Lessons Learned from a Foot Doctor

by: Peri Gilbert-Reed

I recently injured my foot and had to seek help from my podiatrist. Due to where the injury was, I had to get an x-ray to determine whether I had a stress fracture or not. He placed the x-rays up and the lessons began.

Lesson #1 - You want to feel pain because the body is trying to tell you to slow down

As previously noted, this is my foot he’s talking about, right??? But, as it is with the foot, so it is with our mental health! How often do we try NOT to feel the pain and NOT slow down? We want to stay busy, because if we stay busy we don’t feel the pain. If we go, go, go, we are less likely to feel the pain we are in because we are hiding behind whatever we are using to keep us on the go. However, like any injury, one day the injury will scream louder and make us come to a screeching halt if we don’t honor what the body is trying to tell us through the pain we are experiencing. Acknowledging the pain, slowing down long enough to pay attention to the body, and honoring the pain will help us reach the healing we need.
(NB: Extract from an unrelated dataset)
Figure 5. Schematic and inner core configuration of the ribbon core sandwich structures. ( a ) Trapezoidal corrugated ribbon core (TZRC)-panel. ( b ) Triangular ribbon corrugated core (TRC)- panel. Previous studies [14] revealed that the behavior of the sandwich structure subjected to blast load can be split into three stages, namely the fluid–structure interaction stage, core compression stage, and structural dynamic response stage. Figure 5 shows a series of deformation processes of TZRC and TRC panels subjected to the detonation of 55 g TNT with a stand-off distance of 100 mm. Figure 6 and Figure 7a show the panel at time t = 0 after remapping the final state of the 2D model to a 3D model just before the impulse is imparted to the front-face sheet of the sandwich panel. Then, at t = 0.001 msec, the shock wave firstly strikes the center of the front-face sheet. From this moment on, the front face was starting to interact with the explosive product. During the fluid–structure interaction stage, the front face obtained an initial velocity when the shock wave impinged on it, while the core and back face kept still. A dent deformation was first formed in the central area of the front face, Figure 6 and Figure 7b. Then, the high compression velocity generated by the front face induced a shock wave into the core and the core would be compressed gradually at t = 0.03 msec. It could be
Lesson #2 - People often find themselves in more pain because they ignored the warning

That is somewhat how I wound up in the docs office. It started hurting earlier in the week, and instead of paying attention to the warning (the pain), I just kept walking on it hoping it would go away. Sound familiar? We often try to “will away” the pain. We make rationalizations for it, use bypasses to ignore it (i.e. It’s not that big of a deal), and whatever else we can find to ignore the warning of the pain. We don’t want to face it because to face it may mean we have to feel it and work through it. Yet, if we would heed the warning, see the red flags, we may well avert more pain and work through the pain sooner rather than later.

Lesson #3 - The pain is there for a reason

This seems like a “no duh” moment, yet as previously noted, many of us are masters of ignoring the pain. Ignoring the pain in my foot would have caused me to be in even more pain because I would have been without the proper care I needed to heal the pain. We often try to disregard the pain believing possibly that we are too sensitvie, crazy, or making things up. However, the pain is there for a reason. Maybe it is telling us to slow down or completely stop. Maybe it is telling us it is time to take care of ourselves instead of everyone else. Whatever reason it is therefore, we need to notice it and address it so we can receive the proper care, or we will learn the next lesson.

Lesson #4 - Numbing ends careers

Ignoring pain can only go so far. Many choose to tak a more drastric step when ignoring no longer works: numbing it. My doctor explained how proathletes wind up with more severe injuries that may result in ultimately ending their careers. He stated that often times, when an injury happened, athletes would get steriod shots that “numb” the injury so that they would get back out on the field or court quickly. The problem: the injury isn’t healed; it is only numbed. Therefore, the playing resulted in more of a severe injury causing a more agressive treatment of the inury such as surgery and, possibly, ending the athlete’s career because of the further damage caused by playing on the injury. While our pain may not end our career, it can sure stop us in our tracks and result in irreversible damage. We may find ourselves severely depressed, addicted to our numbing choices (i.e. substance use, people, etc.), or out of control of our lives. In order to stop the damage, to regain control of our lives, we have to face the pain. We have to sit in the pain, address the reality of our circumstances, and it is then that we can begin to walk the road of healing.

Who knew going to the podiatrist could result in such great lessons! While pain is never a lesson we want to learn from, it is a lesson nonetheless. And, what good are lessons if we never learn from them? Hopefully, we can learn these lessons so that healing may be our journey rather than pain.